START Source material

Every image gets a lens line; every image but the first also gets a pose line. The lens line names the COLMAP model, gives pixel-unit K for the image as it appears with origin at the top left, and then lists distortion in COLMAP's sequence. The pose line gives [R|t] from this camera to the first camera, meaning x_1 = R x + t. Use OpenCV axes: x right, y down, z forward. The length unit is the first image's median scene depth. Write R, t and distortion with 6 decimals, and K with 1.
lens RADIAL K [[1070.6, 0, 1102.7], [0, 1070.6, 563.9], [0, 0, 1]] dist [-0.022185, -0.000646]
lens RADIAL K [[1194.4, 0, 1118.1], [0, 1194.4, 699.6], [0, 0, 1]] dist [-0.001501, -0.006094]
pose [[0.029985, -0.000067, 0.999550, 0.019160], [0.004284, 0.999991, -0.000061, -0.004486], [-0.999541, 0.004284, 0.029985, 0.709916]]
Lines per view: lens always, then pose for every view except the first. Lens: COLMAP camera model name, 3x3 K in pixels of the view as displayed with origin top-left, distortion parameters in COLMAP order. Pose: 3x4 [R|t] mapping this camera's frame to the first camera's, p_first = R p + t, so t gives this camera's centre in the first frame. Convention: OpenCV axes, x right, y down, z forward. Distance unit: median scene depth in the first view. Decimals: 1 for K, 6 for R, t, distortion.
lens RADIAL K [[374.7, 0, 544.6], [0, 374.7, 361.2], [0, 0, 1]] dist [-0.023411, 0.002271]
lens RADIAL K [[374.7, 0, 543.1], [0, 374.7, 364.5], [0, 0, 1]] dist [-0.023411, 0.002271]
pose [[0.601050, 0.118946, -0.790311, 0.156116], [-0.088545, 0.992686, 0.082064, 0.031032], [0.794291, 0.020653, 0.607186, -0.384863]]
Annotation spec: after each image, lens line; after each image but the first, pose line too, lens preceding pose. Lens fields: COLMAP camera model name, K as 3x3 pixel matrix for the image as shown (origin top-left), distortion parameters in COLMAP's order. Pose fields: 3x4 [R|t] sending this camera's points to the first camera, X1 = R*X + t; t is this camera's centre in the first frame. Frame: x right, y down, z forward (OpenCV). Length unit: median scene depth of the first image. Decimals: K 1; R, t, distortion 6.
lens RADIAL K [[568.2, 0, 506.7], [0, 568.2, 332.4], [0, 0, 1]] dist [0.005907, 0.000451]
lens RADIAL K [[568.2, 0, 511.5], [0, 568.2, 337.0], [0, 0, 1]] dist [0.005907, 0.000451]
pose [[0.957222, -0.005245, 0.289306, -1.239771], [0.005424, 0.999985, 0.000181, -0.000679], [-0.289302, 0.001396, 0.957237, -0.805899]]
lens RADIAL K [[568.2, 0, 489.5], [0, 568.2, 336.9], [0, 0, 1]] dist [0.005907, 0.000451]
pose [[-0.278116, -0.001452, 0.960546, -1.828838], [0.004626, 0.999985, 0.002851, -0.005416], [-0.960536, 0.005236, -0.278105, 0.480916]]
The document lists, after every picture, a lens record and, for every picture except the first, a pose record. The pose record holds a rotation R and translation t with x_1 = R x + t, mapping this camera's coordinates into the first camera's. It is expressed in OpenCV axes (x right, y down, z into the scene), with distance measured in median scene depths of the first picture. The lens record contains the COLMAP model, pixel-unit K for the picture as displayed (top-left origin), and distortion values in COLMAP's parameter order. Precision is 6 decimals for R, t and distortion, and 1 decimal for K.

END Source material

Please write out all the material again, swapping each "distortion" for "radial distortion" and leaving everything else unchanged.

Solved exercise:
Every image gets a lens line; every image but the first also gets a pose line. The lens line names the COLMAP model, gives pixel-unit K for the image as it appears with origin at the top left, and then lists radial distortion in COLMAP's sequence. The pose line gives [R|t] from this camera to the first camera, meaning x_1 = R x + t. Use OpenCV axes: x right, y down, z forward. The length unit is the first image's median scene depth. Write R, t and radial distortion with 6 decimals, and K with 1.
lens RADIAL K [[1070.6, 0, 1102.7], [0, 1070.6, 563.9], [0, 0, 1]] dist [-0.022185, -0.000646]
lens RADIAL K [[1194.4, 0, 1118.1], [0, 1194.4, 699.6], [0, 0, 1]] dist [-0.001501, -0.006094]
pose [[0.029985, -0.000067, 0.999550, 0.019160], [0.004284, 0.999991, -0.000061, -0.004486], [-0.999541, 0.004284, 0.029985, 0.709916]]
Lines per view: lens always, then pose for every view except the first. Lens: COLMAP camera model name, 3x3 K in pixels of the view as displayed with origin top-left, radial distortion parameters in COLMAP order. Pose: 3x4 [R|t] mapping this camera's frame to the first camera's, p_first = R p + t, so t gives this camera's centre in the first frame. Convention: OpenCV axes, x right, y down, z forward. Distance unit: median scene depth in the first view. Decimals: 1 for K, 6 for R, t, radial distortion.
lens RADIAL K [[374.7, 0, 544.6], [0, 374.7, 361.2], [0, 0, 1]] dist [-0.023411, 0.002271]
lens RADIAL K [[374.7, 0, 543.1], [0, 374.7, 364.5], [0, 0, 1]] dist [-0.023411, 0.002271]
pose [[0.601050, 0.118946, -0.790311, 0.156116], [-0.088545, 0.992686, 0.082064, 0.031032], [0.794291, 0.020653, 0.607186, -0.384863]]
Annotation spec: after each image, lens line; after each image but the first, pose line too, lens preceding pose. Lens fields: COLMAP camera model name, K as 3x3 pixel matrix for the image as shown (origin top-left), radial distortion parameters in COLMAP's order. Pose fields: 3x4 [R|t] sending this camera's points to the first camera, X1 = R*X + t; t is this camera's centre in the first frame. Frame: x right, y down, z forward (OpenCV). Length unit: median scene depth of the first image. Decimals: K 1; R, t, radial distortion 6.
lens RADIAL K [[568.2, 0, 506.7], [0, 568.2, 332.4], [0, 0, 1]] dist [0.005907, 0.000451]
lens RADIAL K [[568.2, 0, 511.5], [0, 568.2, 337.0], [0, 0, 1]] dist [0.005907, 0.000451]
pose [[0.957222, -0.005245, 0.289306, -1.239771], [0.005424, 0.999985, 0.000181, -0.000679], [-0.289302, 0.001396, 0.957237, -0.805899]]
lens RADIAL K [[568.2, 0, 489.5], [0, 568.2, 336.9], [0, 0, 1]] dist [0.005907, 0.000451]
pose [[-0.278116, -0.001452, 0.960546, -1.828838], [0.004626, 0.999985, 0.002851, -0.005416], [-0.960536, 0.005236, -0.278105, 0.480916]]
The document lists, after every picture, a lens record and, for every picture except the first, a pose record. The pose record holds a rotation R and translation t with x_1 = R x + t, mapping this camera's coordinates into the first camera's. It is expressed in OpenCV axes (x right, y down, z into the scene), with distance measured in median scene depths of the first picture. The lens record contains the COLMAP model, pixel-unit K for the picture as displayed (top-left origin), and radial distortion values in COLMAP's parameter order. Precision is 6 decimals for R, t and radial distortion, and 1 decimal for K.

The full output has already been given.